▶ Input records:
********

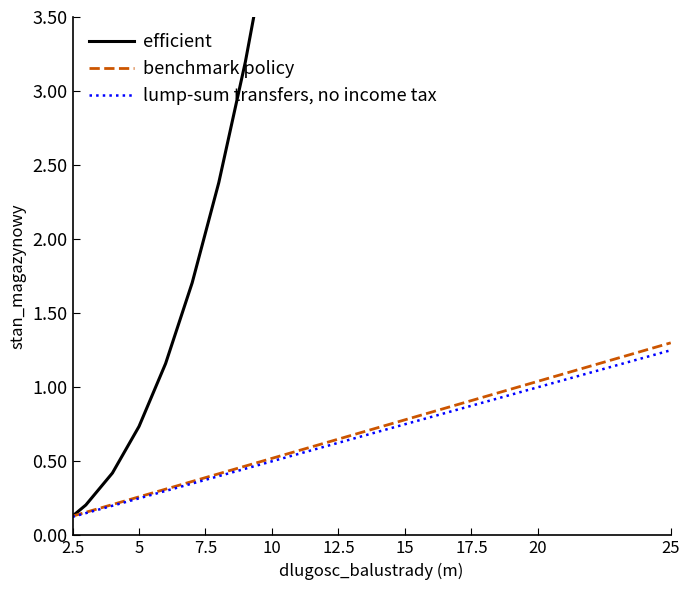

Reading right to left, list all the values displayed in this chart.

efficient: 41.1	23.5	20.7	18.1	15.7	13.5	11.5	9.6	8.0	6.6	5.3	4.2	3.2	2.4	1.7	1.2	0.7	0.4	0.2	0.1
benchmark policy: 1.3	1.0	1.0	0.9	0.9	0.8	0.8	0.7	0.7	0.6	0.6	0.5	0.5	0.4	0.4	0.3	0.3	0.2	0.2	0.1
lump-sum transfers, no income tax: 1.2	1.0	0.9	0.9	0.8	0.8	0.8	0.7	0.7	0.6	0.6	0.5	0.5	0.4	0.3	0.3	0.2	0.2	0.1	0.1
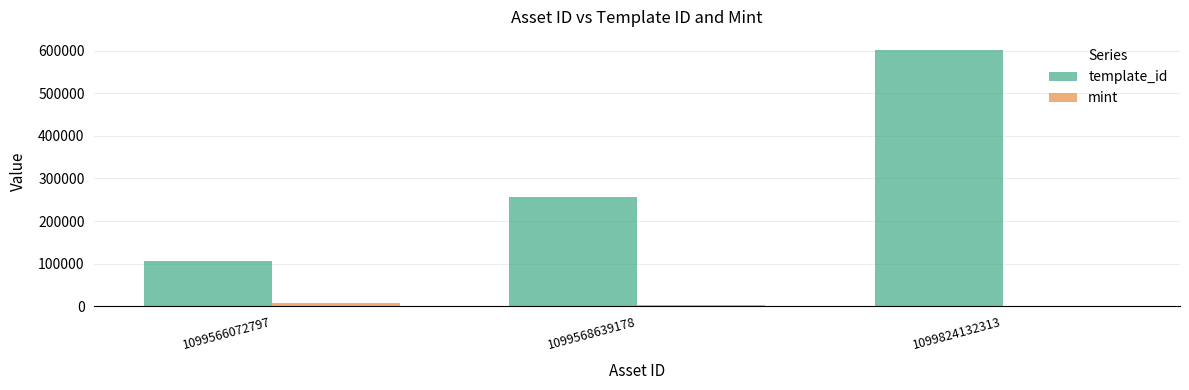

Which series has the largest total across all categories?

template_id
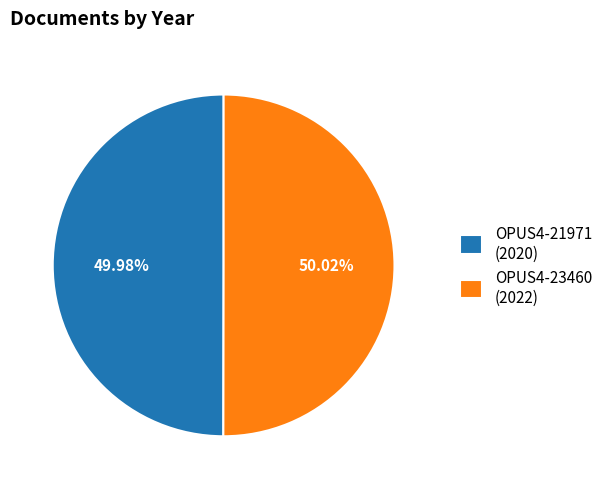

Is the sum of OPUS4-23460 (2022) and OPUS4-21971 (2020) greater than half?

Yes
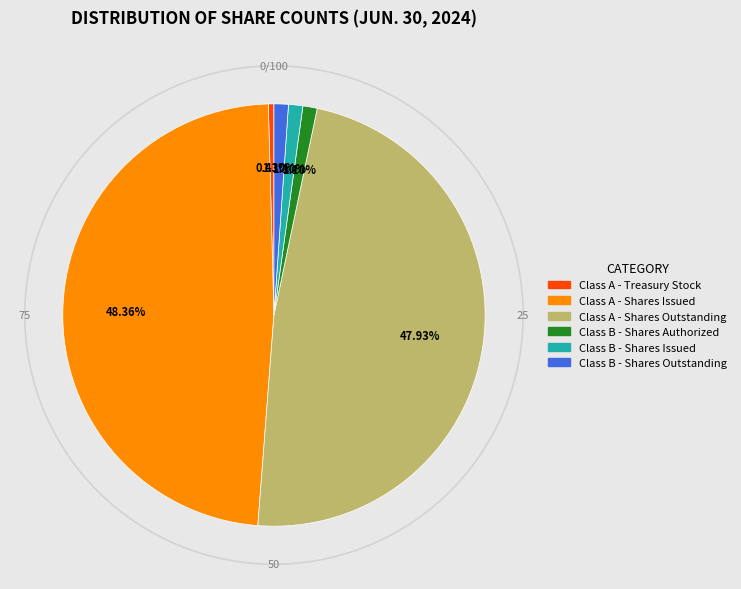

What is the ratio of the value at Class A - Treasury Stock to the value at Class B - Shares Outstanding?

0.4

********

▶ Work instructions:
Count the lines above that contain the string "benchmark", and reply with the number alone.

▶ The completed task:
1